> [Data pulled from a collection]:
------

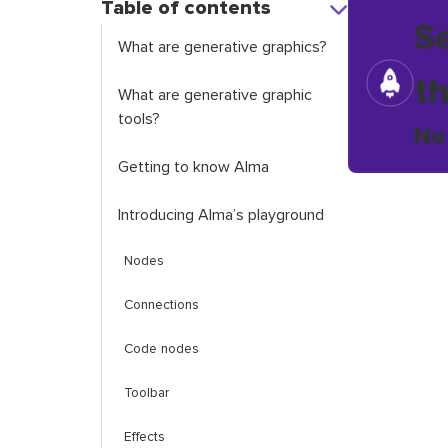
Table of contents
S
What are generative graphics?
t
What are generative graphic
tools?
No
Getting to know Alma
Introducing Alma’s playground
Nodes
Connections
Code nodes
Toolbar
Effects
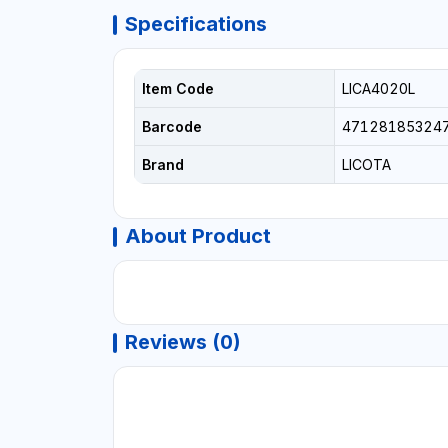
Specifications
Item Code
LICA4020L
Barcode
47128185324
Brand
LICOTA
About Product
Reviews (0)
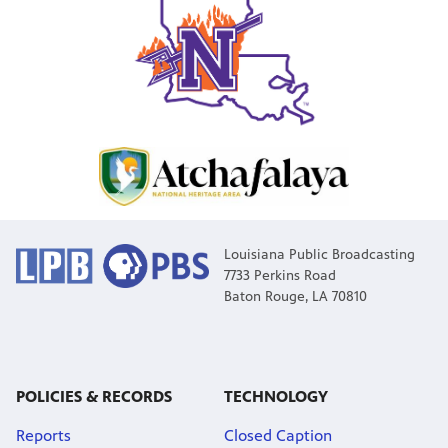
Louisiana Public Broadcasting
7733 Perkins Road
Baton Rouge, LA 70810
POLICIES & RECORDS
TECHNOLOGY
Reports
Closed Caption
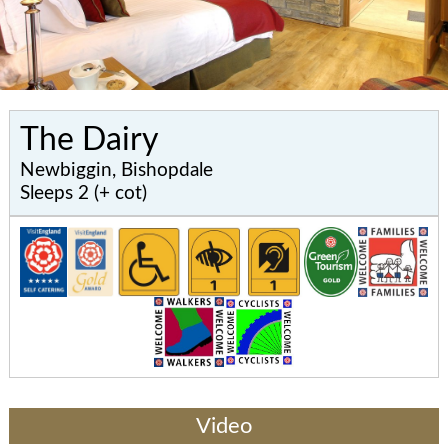
The Dairy
Newbiggin, Bishopdale
Sleeps 2 (+ cot)
Video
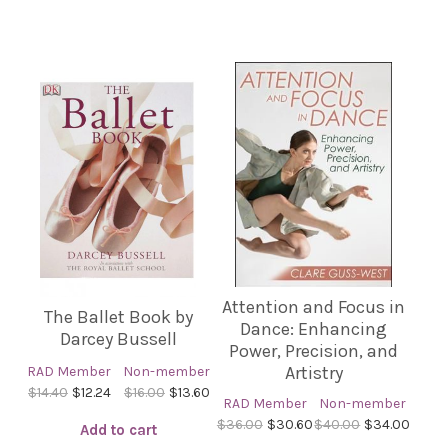
Attention and Focus in
The Ballet Book by
Dance: Enhancing
Darcey Bussell
Power, Precision, and
Artistry
RAD Member
Non-member
$14.40
$12.24
$16.00
$13.60
RAD Member
Non-member
$36.00
$30.60
$40.00
$34.00
Add to cart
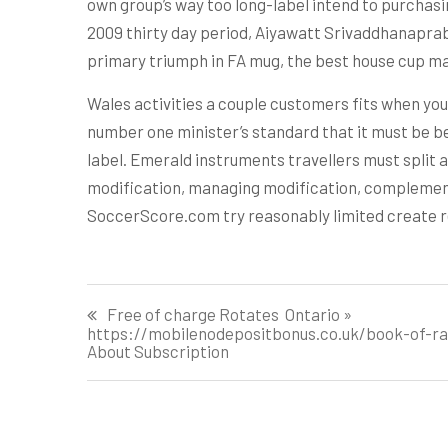
own group’s way too long-label intend to purchasi
2009 thirty day period, Aiyawatt Srivaddhanaprab
primary triumph in FA mug, the best house cup ma
Wales activities a couple customers fits when you
number one minister’s standard that it must be b
label. Emerald instruments travellers must split
modification, managing modification, complement p
SoccerScore.com try reasonably limited create re
Post
Free of charge Rotates ️ Ontario »
https://mobilenodepositbonus.co.uk/book-of-ra-
navigation
About Subscription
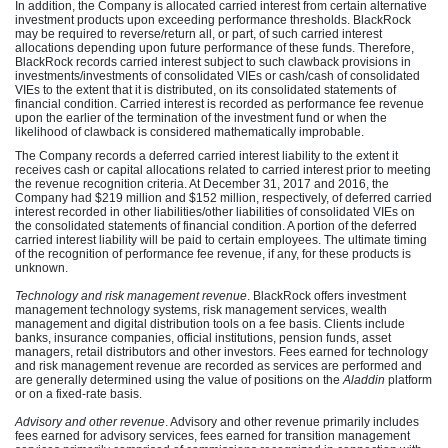
In addition, the Company is allocated carried interest from certain alternative
investment products upon exceeding performance thresholds. BlackRock
may be required to reverse/return all, or part, of such carried interest
allocations depending upon future performance of these funds. Therefore,
BlackRock records carried interest subject to such clawback provisions in
investments/investments of consolidated VIEs or cash/cash of consolidated
VIEs to the extent that it is distributed, on its consolidated statements of
financial condition. Carried interest is recorded as performance fee revenue
upon the earlier of the termination of the investment fund or when the
likelihood of clawback is considered mathematically improbable.
The Company records a deferred carried interest liability to the extent it
receives cash or capital allocations related to carried interest prior to meeting
the revenue recognition criteria. At December 31, 2017 and 2016, the
Company had $219 million and $152 million, respectively, of deferred carried
interest recorded in other liabilities/other liabilities of consolidated VIEs on
the consolidated statements of financial condition. A portion of the deferred
carried interest liability will be paid to certain employees. The ultimate timing
of the recognition of performance fee revenue, if any, for these products is
unknown.
Technology and risk management revenue
. BlackRock offers investment
management technology systems, risk management services, wealth
management and digital distribution tools on a fee basis. Clients include
banks, insurance companies, official institutions, pension funds, asset
managers, retail distributors and other investors. Fees earned for technology
and risk management revenue are recorded as services are performed and
are generally determined using the value of positions on the
Aladdin
platform
or on a fixed-rate basis.
Advisory and other revenue
. Advisory and other revenue primarily includes
fees earned for advisory services, fees earned for transition management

------

> [WHAT YOU SHOULD DO]:
Render each line of the listing above as a row in a Markdown table with the columns Row and Text, numbering the rows in order and leaving out blank lines. Leave the pictures out.

> [WORKED SOLUTION]:
| Row | Text |
|---|---|
| 1 | Table of contents |
| 2 | S |
| 3 | What are generative graphics? |
| 4 | t |
| 5 | What are generative graphic |
| 6 | tools? |
| 7 | No |
| 8 | Getting to know Alma |
| 9 | Introducing Alma’s playground |
| 10 | Nodes |
| 11 | Connections |
| 12 | Code nodes |
| 13 | Toolbar |
| 14 | Effects |
| 15 | Specifications |
| 16 | Item Code |
| 17 | LICA4020L |
| 18 | Barcode |
| 19 | 47128185324 |
| 20 | Brand |
| 21 | LICOTA |
| 22 | About Product |
| 23 | Reviews (0) |
| 24 | Louisiana Public Broadcasting |
| 25 | 7733 Perkins Road |
| 26 | Baton Rouge, LA 70810 |
| 27 | POLICIES & RECORDS |
| 28 | TECHNOLOGY |
| 29 | Reports |
| 30 | Closed Caption |
| 31 | The Dairy |
| 32 | Newbiggin, Bishopdale |
| 33 | Sleeps 2 (+ cot) |
| 34 | Video |
| 35 | Attention and Focus in |
| 36 | The Ballet Book by |
| 37 | Dance: Enhancing |
| 38 | Darcey Bussell |
| 39 | Power, Precision, and |
| 40 | Artistry |
| 41 | RAD Member |
| 42 | Non-member |
| 43 | $14.40 |
| 44 | $12.24 |
| 45 | $16.00 |
| 46 | $13.60 |
| 47 | RAD Member |
| 48 | Non-member |
| 49 | $36.00 |
| 50 | $30.60 |
| 51 | $40.00 |
| 52 | $34.00 |
| 53 | Add to cart |
| 54 | own group’s way too long-label intend to purchasi |
| 55 | 2009 thirty day period, Aiyawatt Srivaddhanaprab |
| 56 | primary triumph in FA mug, the best house cup ma |
| 57 | Wales activities a couple customers fits when you |
| 58 | number one minister’s standard that it must be b |
| 59 | label. Emerald instruments travellers must split |
| 60 | modification, managing modification, complement p |
| 61 | SoccerScore.com try reasonably limited create re |
| 62 | Post |
| 63 | Free of charge Rotates ️ Ontario » |
| 64 | https://mobilenodepositbonus.co.uk/book-of-ra- |
| 65 | navigation |
| 66 | About Subscription |
| 67 | In addition, the Company is allocated carried interest from certain alternative |
| 68 | investment products upon exceeding performance thresholds. BlackRock |
| 69 | may be required to reverse/return all, or part, of such carried interest |
| 70 | allocations depending upon future performance of these funds. Therefore, |
| 71 | BlackRock records carried interest subject to such clawback provisions in |
| 72 | investments/investments of consolidated VIEs or cash/cash of consolidated |
| 73 | VIEs to the extent that it is distributed, on its consolidated statements of |
| 74 | financial condition. Carried interest is recorded as performance fee revenue |
| 75 | upon the earlier of the termination of the investment fund or when the |
| 76 | likelihood of clawback is considered mathematically improbable. |
| 77 | The Company records a deferred carried interest liability to the extent it |
| 78 | receives cash or capital allocations related to carried interest prior to meeting |
| 79 | the revenue recognition criteria. At December 31, 2017 and 2016, the |
| 80 | Company had $219 million and $152 million, respectively, of deferred carried |
| 81 | interest recorded in other liabilities/other liabilities of consolidated VIEs on |
| 82 | the consolidated statements of financial condition. A portion of the deferred |
| 83 | carried interest liability will be paid to certain employees. The ultimate timing |
| 84 | of the recognition of performance fee revenue, if any, for these products is |
| 85 | unknown. |
| 86 | Technology and risk management revenue |
| 87 | . BlackRock offers investment |
| 88 | management technology systems, risk management services, wealth |
| 89 | management and digital distribution tools on a fee basis. Clients include |
| 90 | banks, insurance companies, official institutions, pension funds, asset |
| 91 | managers, retail distributors and other investors. Fees earned for technology |
| 92 | and risk management revenue are recorded as services are performed and |
| 93 | are generally determined using the value of positions on the |
| 94 | Aladdin |
| 95 | platform |
| 96 | or on a fixed-rate basis. |
| 97 | Advisory and other revenue |
| 98 | . Advisory and other revenue primarily includes |
| 99 | fees earned for advisory services, fees earned for transition management |